进入handleJobSubmitted()
方法,可以看到它将最后一个RDD(Final RDD)传入进去了,这里调用createResultStage()
方法创建resultStage,resultStage是一个Job中最后一个Stage。然后继续看代码,下面执行了submitStage()
方法,这个方法会递归地调用,从第一个stage开始,到最后一个Stage,直到所有的Stage都提交完毕,submitStage()
又调用了getMissParentStage()
方法,在这里划分Stage为ShuffleMapStage和ResultStage。除了最后一个Stage,其他Stage都被称为ShuffleMapStage。
private def getMissingParentStages(stage: Stage): List[Stage] = {
val missing = new HashSet[Stage]
val visited = new HashSet[RDD[_]]
// We are manually maintaining a stack here to prevent StackOverflowError
// caused by recursively visiting
val waitingForVisit = new Stack[RDD[_]]
def visit(rdd: RDD[_]) {
if (!visited(rdd)) {
visited += rdd
val rddHasUncachedPartitions = getCacheLocs(rdd).contains(Nil)

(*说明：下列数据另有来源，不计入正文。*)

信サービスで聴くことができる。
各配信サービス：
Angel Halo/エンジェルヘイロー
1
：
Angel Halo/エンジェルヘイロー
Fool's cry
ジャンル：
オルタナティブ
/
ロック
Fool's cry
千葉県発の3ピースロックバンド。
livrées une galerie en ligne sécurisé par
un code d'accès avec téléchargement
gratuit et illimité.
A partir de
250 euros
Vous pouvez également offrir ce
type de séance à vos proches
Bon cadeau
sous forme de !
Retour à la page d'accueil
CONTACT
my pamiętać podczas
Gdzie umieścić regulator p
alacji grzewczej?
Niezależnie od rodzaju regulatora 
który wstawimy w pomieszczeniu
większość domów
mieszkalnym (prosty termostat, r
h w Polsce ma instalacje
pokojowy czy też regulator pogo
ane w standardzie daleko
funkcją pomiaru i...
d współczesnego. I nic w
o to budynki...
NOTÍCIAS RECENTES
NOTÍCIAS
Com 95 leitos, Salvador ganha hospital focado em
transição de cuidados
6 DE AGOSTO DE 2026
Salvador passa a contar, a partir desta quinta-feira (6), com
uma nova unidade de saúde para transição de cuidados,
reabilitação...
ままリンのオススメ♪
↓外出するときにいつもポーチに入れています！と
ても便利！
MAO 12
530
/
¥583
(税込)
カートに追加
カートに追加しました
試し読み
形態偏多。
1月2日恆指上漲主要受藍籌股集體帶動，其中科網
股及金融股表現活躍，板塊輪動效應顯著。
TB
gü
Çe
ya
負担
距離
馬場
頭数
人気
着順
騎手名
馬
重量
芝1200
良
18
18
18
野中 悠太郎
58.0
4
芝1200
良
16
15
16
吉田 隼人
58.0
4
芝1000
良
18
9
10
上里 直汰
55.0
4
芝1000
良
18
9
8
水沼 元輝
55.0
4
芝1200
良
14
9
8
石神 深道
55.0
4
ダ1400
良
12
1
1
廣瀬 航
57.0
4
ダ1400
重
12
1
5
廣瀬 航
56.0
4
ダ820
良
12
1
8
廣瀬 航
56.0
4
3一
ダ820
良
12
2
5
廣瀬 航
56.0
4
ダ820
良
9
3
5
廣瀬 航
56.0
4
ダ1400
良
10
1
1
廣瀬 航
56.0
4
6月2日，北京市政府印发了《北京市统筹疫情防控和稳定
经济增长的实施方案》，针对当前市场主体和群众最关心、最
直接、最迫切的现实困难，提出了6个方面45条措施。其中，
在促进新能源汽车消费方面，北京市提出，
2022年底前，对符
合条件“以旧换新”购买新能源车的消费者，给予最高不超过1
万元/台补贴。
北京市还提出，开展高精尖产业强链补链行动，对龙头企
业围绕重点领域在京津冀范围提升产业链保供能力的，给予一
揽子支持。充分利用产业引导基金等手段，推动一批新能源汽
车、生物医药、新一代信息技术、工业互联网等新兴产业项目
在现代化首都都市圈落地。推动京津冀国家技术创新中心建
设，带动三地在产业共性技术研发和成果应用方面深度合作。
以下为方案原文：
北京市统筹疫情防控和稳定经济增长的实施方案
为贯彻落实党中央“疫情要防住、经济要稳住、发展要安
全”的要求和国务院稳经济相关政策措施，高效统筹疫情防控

if (rddHasUncachedPartitions) {
for (dep <- rdd.dependencies) {
dep match {
case shufDep: ShuffleDependency[_, _, _] =>
val mapStage = getOrCreateShuffleMapStage(shufDep, stage.firstJobId)
if (!mapStage.isAvailable) {
missing += mapStage
}
case narrowDep: NarrowDependency[_] =>
waitingForVisit.push(narrowDep.rdd)
}
}
}
}
}
waitingForVisit.push(stage.rdd)
while (waitingForVisit.nonEmpty) {
visit(waitingForVisit.pop())
}
missing.toList
}
这里通过一个Stack来将RDD压栈,如果是窄依赖,就将递归地将RDD压入栈中,这个RDD是一个Stage的最后一个RDD。取出时又将RDD取出,分别调用了SubmitStage()
方法。
总结
DAG Scheduler划分Stage的过程就是依靠RDD之间的依赖关系来决定的,Action算子触发DAG Scheduler,DAG Scheduler通过依赖关系将其划分为ShuffleMapStage和ResultStage。其中最重要的方法是getMissingParentStages
。其底层依靠栈结构和递归来实现对RDD的遍历和Stage的划分。通过最后一个RDD,一直递归向前遍历,触底之后开始从前往后提交Stage。
文章结构比较混乱,一方面自己对Spark还没有很熟,另一方面源码还是不容易讲的。下一篇想要讲讲TaskScheduler分配任务的过程。